WRITTEN INSTRUCTION: Reproduce word for word the passage of the Israel Prize text that opens with the words "The Israel Prize (;" and closes with "1958 and 1973.".

PAGE:
..............................
The Israel Prize (; pras israél) is an award bestowed by the State of Israel, and regarded as the state's highest cultural honor.

History
The Israel Prize is awarded annually, on Israeli Independence Day, in a state ceremony in Jerusalem, in the presence of the President, the Prime Minister, the Speaker of the Knesset (Israel's legislature), and the Supreme Court President. The prize was established in 1953 at the initiative of the Minister of Education Ben-Zion Dinor, who himself went on to win the prize in 1958 and 1973.

Awarding the prize
The prize is awarded in the following four areas, with the precise subfields changing from year to year in a cycle of 4 to 7 years, except for the last area, which is awarded annually:
 the humanities, social sciences, and Jewish studies
 life and exact sciences
 culture, arts, communication and sports
 lifetime achievement and exceptional contribution to the nation (since 1972)

The recipients of the prize are Israeli citizens or organizations who have displayed excellence in their field(s) or have contributed strongly to Israeli culture. The winners are selected by committees of judges, who pass on their recommendations to the Minister of Education. Prize winners are elected by ad-hoc committees, appointed by the minister of education for each category each year. The decisions of the committee must be unanimous. The prize money was NIS 75,000 as of 2008.

Recipients

Prominent winners include Shmuel Yosef Agnon, Martin Buber, Abba Eban, A. B. Yehoshua, Israel Aumann, Golda Meir, Amos Oz, Ephraim Kishon, Naomi Shemer, David Benvenisti, Leah Goldberg (posthumously) and Teddy Kollek, and organizations such as Israel Philharmonic Orchestra, Jewish Agency, Yad Vashem and Jewish National Fund. Though the prize is generally awarded to Israeli citizens only, in exceptional cases it can be awarded to non-Israelis who have held Israeli residency for many years. Zubin Mehta received a special award of the Israel Prize in 1991. Mehta is originally from India and was music advisor and later the music director of the Israel Philharmonic Orchestra for 50 years until his retirement in 2019.
..............................
SUPPLIED INFORMATION:
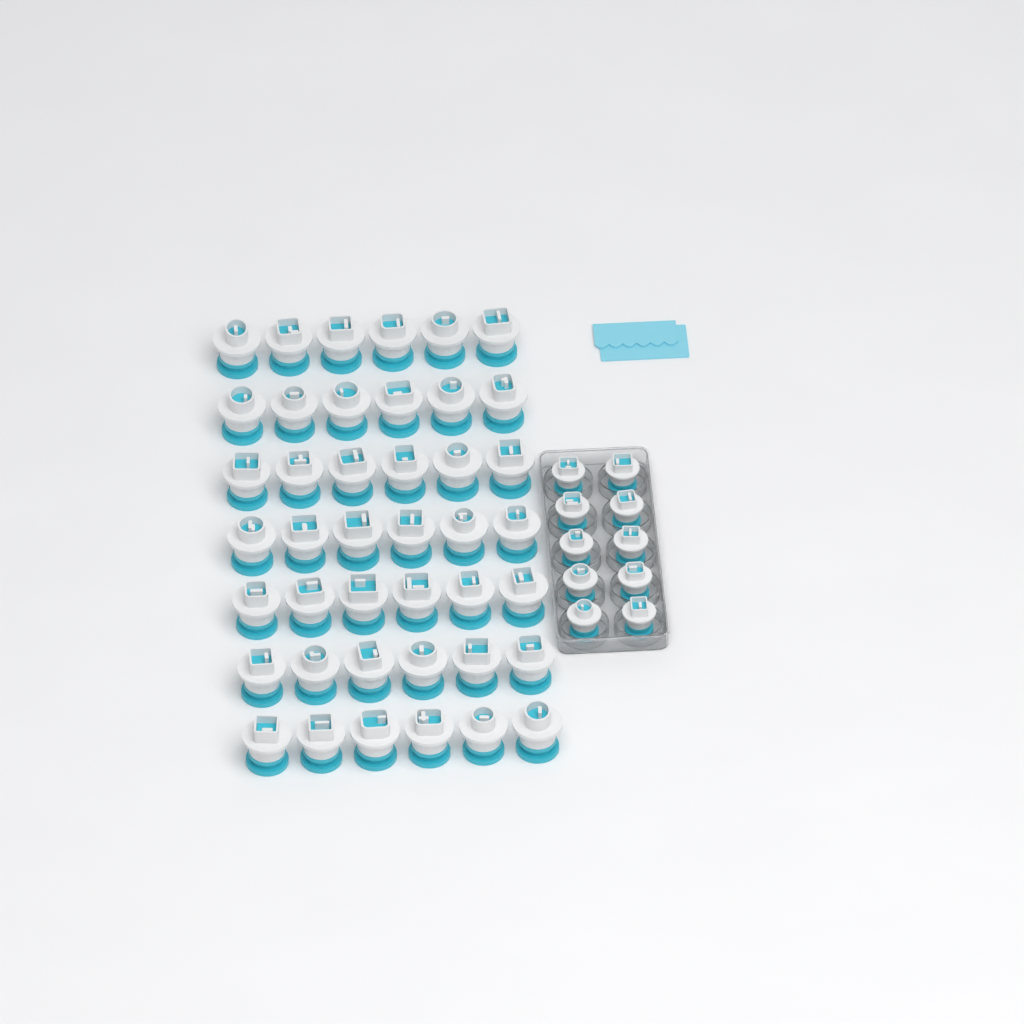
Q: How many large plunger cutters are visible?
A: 42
..............................
EXPECTED OUTPUT:
The Israel Prize (; pras israél) is an award bestowed by the State of Israel, and regarded as the state's highest cultural honor.

History
The Israel Prize is awarded annually, on Israeli Independence Day, in a state ceremony in Jerusalem, in the presence of the President, the Prime Minister, the Speaker of the Knesset (Israel's legislature), and the Supreme Court President. The prize was established in 1953 at the initiative of the Minister of Education Ben-Zion Dinor, who himself went on to win the prize in 1958 and 1973.